▶ **Activity**
Copy out again, unchanged, the line that contains "to (161, 401)" and every line after it down to the last line of the data.

▶ **Source material**
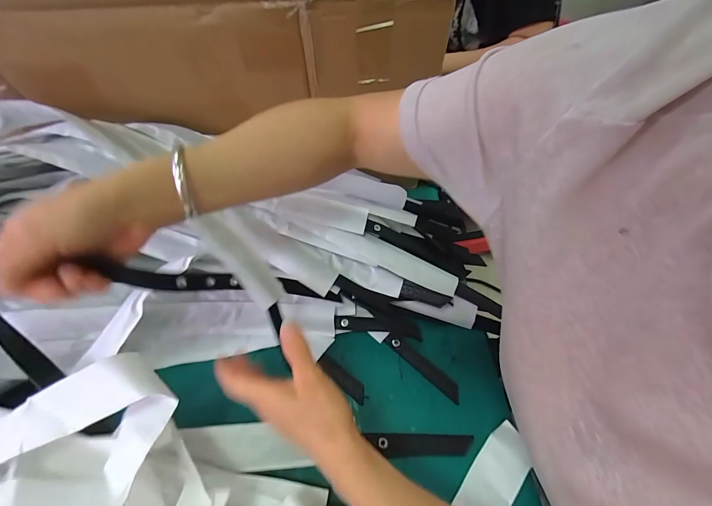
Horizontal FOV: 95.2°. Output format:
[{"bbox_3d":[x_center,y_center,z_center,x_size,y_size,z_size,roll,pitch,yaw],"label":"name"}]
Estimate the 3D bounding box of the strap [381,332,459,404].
[{"bbox_3d":[0.084,0.142,0.415,0.113,0.004,0.021,34,64,27],"label":"strap"}]

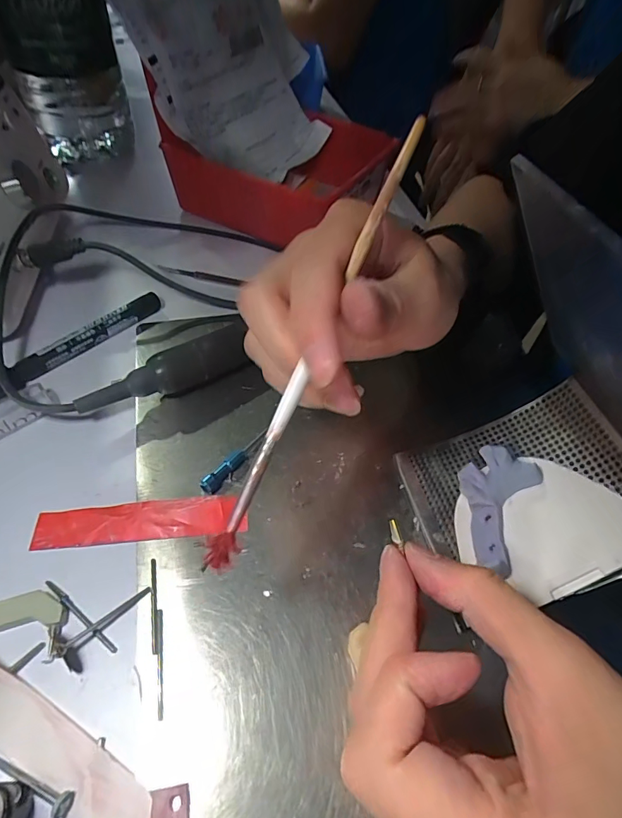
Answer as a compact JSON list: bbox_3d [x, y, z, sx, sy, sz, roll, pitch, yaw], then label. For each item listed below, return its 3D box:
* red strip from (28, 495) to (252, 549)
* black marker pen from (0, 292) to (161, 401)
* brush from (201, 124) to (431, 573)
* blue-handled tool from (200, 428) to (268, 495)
[{"bbox_3d":[-0.090,0.060,0.235,0.107,0.004,0.022,-6,59,-6],"label":"red strip"},{"bbox_3d":[-0.164,-0.041,0.302,0.016,0.014,0.145,35,56,20],"label":"black marker pen"},{"bbox_3d":[0.004,-0.027,0.163,0.009,0.005,0.184,24,85,13],"label":"brush"},{"bbox_3d":[-0.043,0.029,0.260,0.008,0.010,0.054,34,56,20],"label":"blue-handled tool"}]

▶ **Answer to the exercise**
* black marker pen from (0, 292) to (161, 401)
* brush from (201, 124) to (431, 573)
* blue-handled tool from (200, 428) to (268, 495)
[{"bbox_3d":[-0.090,0.060,0.235,0.107,0.004,0.022,-6,59,-6],"label":"red strip"},{"bbox_3d":[-0.164,-0.041,0.302,0.016,0.014,0.145,35,56,20],"label":"black marker pen"},{"bbox_3d":[0.004,-0.027,0.163,0.009,0.005,0.184,24,85,13],"label":"brush"},{"bbox_3d":[-0.043,0.029,0.260,0.008,0.010,0.054,34,56,20],"label":"blue-handled tool"}]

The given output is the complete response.